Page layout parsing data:
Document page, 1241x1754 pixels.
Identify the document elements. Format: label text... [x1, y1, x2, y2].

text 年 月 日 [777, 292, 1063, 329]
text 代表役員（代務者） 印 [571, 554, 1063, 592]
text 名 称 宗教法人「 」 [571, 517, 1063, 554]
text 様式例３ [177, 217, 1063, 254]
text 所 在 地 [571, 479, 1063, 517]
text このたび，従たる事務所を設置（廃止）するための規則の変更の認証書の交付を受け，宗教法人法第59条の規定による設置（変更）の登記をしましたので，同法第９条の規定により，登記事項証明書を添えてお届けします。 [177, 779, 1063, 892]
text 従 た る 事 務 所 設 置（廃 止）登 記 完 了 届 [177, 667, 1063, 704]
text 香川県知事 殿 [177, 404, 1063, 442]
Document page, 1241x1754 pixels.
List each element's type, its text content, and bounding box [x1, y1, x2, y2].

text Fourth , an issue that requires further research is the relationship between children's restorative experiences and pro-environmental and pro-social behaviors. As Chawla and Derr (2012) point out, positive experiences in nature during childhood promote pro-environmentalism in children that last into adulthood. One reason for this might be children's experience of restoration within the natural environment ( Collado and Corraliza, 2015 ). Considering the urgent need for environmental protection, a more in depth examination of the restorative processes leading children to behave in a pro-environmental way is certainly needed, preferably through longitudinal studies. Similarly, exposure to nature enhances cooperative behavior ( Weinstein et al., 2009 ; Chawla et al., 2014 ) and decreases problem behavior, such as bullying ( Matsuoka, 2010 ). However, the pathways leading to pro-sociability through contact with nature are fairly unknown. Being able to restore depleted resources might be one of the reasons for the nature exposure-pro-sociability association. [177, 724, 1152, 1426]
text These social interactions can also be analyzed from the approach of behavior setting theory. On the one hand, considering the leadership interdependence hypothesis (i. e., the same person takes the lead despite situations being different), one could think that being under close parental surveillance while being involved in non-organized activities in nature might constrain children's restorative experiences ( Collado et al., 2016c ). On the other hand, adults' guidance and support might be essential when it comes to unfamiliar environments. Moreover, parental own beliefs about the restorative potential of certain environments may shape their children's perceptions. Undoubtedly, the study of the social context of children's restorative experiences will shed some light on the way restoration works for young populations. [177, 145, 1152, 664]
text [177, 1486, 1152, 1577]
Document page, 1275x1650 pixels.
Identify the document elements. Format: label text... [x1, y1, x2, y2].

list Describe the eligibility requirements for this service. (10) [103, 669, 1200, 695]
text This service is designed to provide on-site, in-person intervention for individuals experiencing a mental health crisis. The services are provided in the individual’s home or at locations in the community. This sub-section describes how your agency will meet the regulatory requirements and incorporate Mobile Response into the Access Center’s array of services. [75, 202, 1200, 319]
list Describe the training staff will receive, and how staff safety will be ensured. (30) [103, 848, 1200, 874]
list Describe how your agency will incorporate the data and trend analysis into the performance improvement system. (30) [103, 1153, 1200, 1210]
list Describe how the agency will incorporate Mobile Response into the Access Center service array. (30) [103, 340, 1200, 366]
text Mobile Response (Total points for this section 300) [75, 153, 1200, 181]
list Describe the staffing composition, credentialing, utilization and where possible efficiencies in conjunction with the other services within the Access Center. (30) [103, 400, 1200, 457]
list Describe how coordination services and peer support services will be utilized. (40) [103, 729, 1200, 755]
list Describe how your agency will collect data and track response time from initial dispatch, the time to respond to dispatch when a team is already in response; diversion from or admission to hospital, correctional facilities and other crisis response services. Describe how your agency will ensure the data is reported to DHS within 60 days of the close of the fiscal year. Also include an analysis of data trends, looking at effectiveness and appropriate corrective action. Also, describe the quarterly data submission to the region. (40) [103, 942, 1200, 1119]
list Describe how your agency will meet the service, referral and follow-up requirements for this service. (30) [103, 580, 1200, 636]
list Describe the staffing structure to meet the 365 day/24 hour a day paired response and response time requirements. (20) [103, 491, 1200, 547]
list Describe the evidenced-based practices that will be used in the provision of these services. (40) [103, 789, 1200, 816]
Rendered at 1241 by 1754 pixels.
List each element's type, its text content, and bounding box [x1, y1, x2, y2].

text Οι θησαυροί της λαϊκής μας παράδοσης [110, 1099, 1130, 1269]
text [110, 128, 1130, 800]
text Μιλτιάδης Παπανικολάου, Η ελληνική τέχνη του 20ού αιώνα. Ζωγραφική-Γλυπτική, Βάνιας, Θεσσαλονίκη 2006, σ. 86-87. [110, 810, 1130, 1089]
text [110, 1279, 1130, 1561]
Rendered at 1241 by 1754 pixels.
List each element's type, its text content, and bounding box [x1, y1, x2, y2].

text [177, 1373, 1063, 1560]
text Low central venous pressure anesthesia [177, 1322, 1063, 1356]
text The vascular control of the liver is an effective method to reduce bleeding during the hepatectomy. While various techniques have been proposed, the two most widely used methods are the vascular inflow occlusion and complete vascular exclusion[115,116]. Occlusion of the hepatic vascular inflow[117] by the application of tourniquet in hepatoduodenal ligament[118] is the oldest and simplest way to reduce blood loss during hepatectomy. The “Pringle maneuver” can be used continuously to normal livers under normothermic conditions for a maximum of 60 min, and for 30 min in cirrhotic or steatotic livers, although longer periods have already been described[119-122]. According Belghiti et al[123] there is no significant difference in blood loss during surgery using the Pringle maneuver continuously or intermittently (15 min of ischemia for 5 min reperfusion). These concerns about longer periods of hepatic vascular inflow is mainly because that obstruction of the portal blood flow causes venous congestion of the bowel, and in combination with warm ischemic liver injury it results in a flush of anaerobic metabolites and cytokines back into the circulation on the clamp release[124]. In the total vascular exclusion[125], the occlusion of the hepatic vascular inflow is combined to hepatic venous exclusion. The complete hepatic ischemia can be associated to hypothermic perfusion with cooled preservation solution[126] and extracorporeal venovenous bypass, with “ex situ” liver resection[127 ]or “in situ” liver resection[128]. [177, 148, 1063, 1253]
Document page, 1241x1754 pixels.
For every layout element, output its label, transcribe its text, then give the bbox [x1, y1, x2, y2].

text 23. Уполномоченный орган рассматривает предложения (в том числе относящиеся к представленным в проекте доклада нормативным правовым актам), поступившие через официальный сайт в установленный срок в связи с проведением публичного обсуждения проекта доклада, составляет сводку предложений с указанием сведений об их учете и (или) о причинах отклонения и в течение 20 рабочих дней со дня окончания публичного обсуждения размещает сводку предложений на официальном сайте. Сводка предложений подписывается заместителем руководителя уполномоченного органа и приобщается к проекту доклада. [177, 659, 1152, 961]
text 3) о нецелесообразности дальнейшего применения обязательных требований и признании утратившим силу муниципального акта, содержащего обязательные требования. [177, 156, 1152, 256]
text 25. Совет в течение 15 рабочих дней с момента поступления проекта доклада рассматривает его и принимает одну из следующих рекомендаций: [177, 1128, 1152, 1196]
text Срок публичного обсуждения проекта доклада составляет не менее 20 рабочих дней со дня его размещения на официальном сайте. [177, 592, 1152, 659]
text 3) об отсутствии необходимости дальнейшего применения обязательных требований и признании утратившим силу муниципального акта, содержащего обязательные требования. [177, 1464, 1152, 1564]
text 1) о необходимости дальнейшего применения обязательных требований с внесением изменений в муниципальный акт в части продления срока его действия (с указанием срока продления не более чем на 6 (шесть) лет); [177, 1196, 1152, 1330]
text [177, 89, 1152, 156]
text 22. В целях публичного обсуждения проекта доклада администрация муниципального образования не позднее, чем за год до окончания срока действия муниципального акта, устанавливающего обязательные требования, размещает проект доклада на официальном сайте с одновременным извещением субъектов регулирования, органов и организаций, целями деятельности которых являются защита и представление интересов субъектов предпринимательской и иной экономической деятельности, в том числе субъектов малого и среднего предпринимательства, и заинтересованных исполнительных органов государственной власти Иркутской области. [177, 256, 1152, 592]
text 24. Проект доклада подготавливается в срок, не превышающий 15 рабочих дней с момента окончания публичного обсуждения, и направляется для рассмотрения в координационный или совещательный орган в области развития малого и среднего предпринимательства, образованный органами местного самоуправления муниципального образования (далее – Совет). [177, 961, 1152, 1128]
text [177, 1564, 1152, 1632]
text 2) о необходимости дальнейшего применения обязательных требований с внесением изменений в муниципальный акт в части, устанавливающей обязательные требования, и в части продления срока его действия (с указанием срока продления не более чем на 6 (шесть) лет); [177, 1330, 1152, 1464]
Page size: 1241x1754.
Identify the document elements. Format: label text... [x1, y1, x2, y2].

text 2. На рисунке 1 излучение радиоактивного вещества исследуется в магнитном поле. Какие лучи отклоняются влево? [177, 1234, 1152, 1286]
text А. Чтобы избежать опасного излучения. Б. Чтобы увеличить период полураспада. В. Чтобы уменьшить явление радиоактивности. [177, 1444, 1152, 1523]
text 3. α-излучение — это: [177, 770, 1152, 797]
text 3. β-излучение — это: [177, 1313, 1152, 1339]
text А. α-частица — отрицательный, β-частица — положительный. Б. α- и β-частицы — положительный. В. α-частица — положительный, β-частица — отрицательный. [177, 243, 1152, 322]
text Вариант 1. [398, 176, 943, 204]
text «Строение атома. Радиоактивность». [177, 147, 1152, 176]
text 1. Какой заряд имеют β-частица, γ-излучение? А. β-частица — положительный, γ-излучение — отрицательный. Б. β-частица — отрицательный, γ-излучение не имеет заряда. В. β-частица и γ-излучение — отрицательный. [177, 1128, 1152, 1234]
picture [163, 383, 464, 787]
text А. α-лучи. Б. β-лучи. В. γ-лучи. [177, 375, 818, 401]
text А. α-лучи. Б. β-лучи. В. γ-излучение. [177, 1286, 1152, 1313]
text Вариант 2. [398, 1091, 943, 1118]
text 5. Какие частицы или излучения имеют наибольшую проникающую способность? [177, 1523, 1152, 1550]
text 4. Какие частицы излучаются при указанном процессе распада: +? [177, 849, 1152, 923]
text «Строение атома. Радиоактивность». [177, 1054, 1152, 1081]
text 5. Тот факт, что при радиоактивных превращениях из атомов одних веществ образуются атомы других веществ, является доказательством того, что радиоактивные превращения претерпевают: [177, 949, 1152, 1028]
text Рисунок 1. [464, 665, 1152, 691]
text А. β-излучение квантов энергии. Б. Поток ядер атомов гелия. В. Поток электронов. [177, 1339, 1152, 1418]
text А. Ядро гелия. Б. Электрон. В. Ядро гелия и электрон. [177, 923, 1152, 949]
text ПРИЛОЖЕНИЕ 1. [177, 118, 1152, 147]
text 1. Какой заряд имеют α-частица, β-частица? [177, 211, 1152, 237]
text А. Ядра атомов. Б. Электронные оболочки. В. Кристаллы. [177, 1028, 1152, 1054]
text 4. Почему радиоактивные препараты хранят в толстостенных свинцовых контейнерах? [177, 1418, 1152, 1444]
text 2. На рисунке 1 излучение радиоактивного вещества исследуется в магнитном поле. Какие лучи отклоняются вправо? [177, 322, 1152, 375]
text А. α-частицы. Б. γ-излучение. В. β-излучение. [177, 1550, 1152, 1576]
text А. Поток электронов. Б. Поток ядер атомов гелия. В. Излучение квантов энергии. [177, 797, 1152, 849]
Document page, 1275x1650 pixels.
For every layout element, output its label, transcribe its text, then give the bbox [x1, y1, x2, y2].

Work order:
Read through the data and copy every line where "частицы" shows up.

Task solution:
text А. α-частица — отрицательный, β-частица — положительный. Б. α- и β-частицы — положительный. В. α-частица — положительный, β-частица — отрицательный. [177, 243, 1152, 322]
text 5. Какие частицы или излучения имеют наибольшую проникающую способность? [177, 1523, 1152, 1550]
text 4. Какие частицы излучаются при указанном процессе распада: +? [177, 849, 1152, 923]
text А. α-частицы. Б. γ-излучение. В. β-излучение. [177, 1550, 1152, 1576]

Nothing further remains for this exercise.